Why Daniel McGowan is Back in Prison; Students Protesters Evicted; Drop the I-Word Victory
Each Friday here at Uprising, we present a round-up of the demonstrations, debates and other manners of rabble-rousing that went under-reported during the week.
Daniel McGowan Back in Prison: Earth Liberation Front activist and political prisoner Daniel McGowan was re-arrested by authorities yesterday, only months after being released from 6 years of imprisonment. McGowan was allegedly taken back into custody in response to an article published on the Huffington Post on April 1, in which he charged the Federal Bureau of Prisons with transferring him to a high security prison unit to restrict his political speech. McGowan was arrested in 2006 as part of the Green Scare that saw federal forces crack down on environmental activists nationwide.

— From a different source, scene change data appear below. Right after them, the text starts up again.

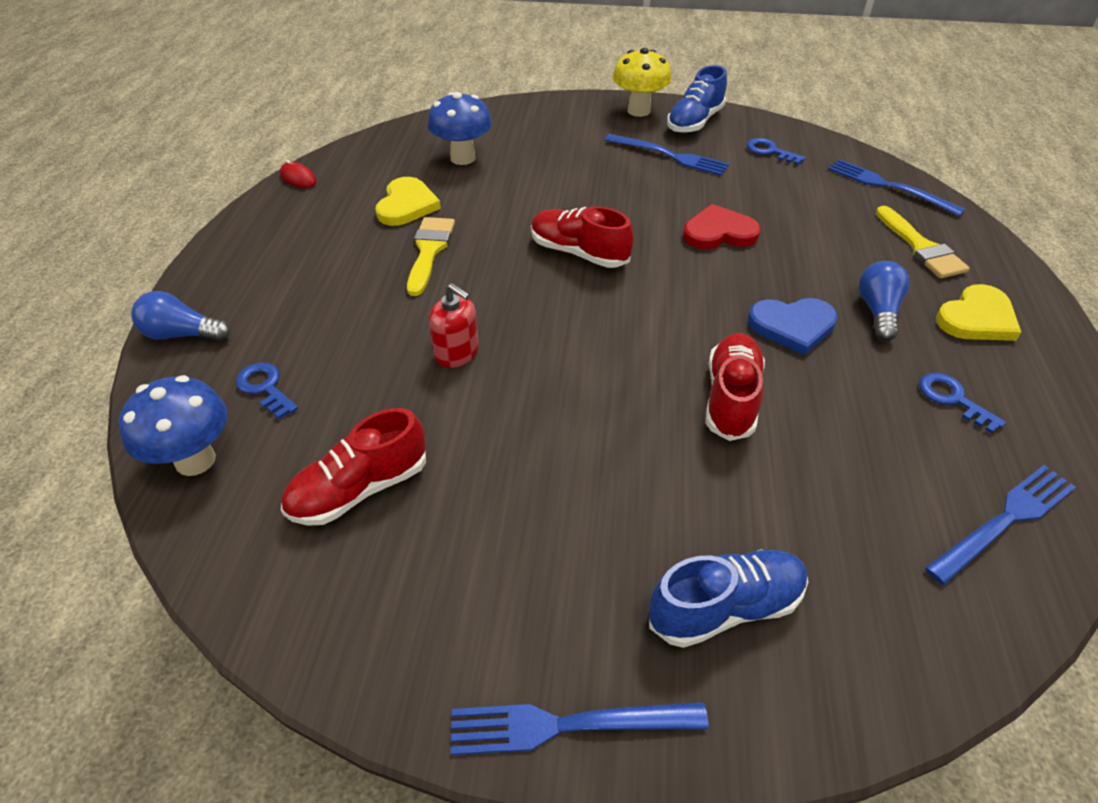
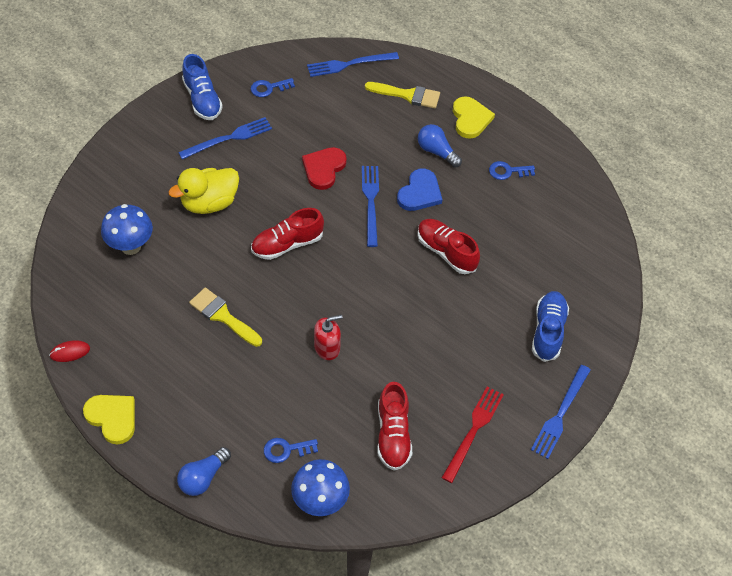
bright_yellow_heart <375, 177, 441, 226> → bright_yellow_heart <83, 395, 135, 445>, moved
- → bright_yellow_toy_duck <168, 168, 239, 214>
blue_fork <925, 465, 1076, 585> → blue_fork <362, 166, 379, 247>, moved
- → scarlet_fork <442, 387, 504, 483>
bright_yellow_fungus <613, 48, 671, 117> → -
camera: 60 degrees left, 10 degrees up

Prisoner's Death Ignites Mass Hunger Strikes in Palestine: On Wednesday, thousands of Palestinian prisoners began refusing breakfast to protest the death of Maysara Abu Hamdiyeh in prison. Hamdiyeh was diagnosed with cancer in January, and lawyers insist he was given only antibiotics and painkillers by Israeli authorities. Protests and mourning erupted throughout Palestine upon news of his death on April 2nd, but it is unclear how long the mass hunger strike by prisoners from all political factions will continue.
Grammatically Speaking, No Human Being is Illegal: The Associated Press has announced that it will drop the phrase "illegal immigrant" from its popular stylebook. Under the new AP guidelines, the word “illegal” can be used to describe an action, such as an illegal border-crossing, but not a person living in a country without legal permission. The decision marks a victory in a campaign by immigrants rights advocates to replace the epithet ‘illegal’ with terms such as ‘undocumented’ or ‘without papers’.
Anti-Privatization Protesters Evicted: On Tuesday, more than 20 students at Sussex University were evicted from a building on campus they had occupied for weeks in protest of privatization at the UK university. In May 2012, Sussex University announced that campus facilities and catering would be privatized, displacing over 200 employees. In response, the group Sussex Against Privatisation has mobilized a wave of protests, including an 8-week occupation of the university's Bramber House. On Monday, the university was granted permission to evict the students by a high court; the ruling also banned students from “entering and remaining on the campus and buildings of the University of Sussex for the purpose of protest action" without permission from the university.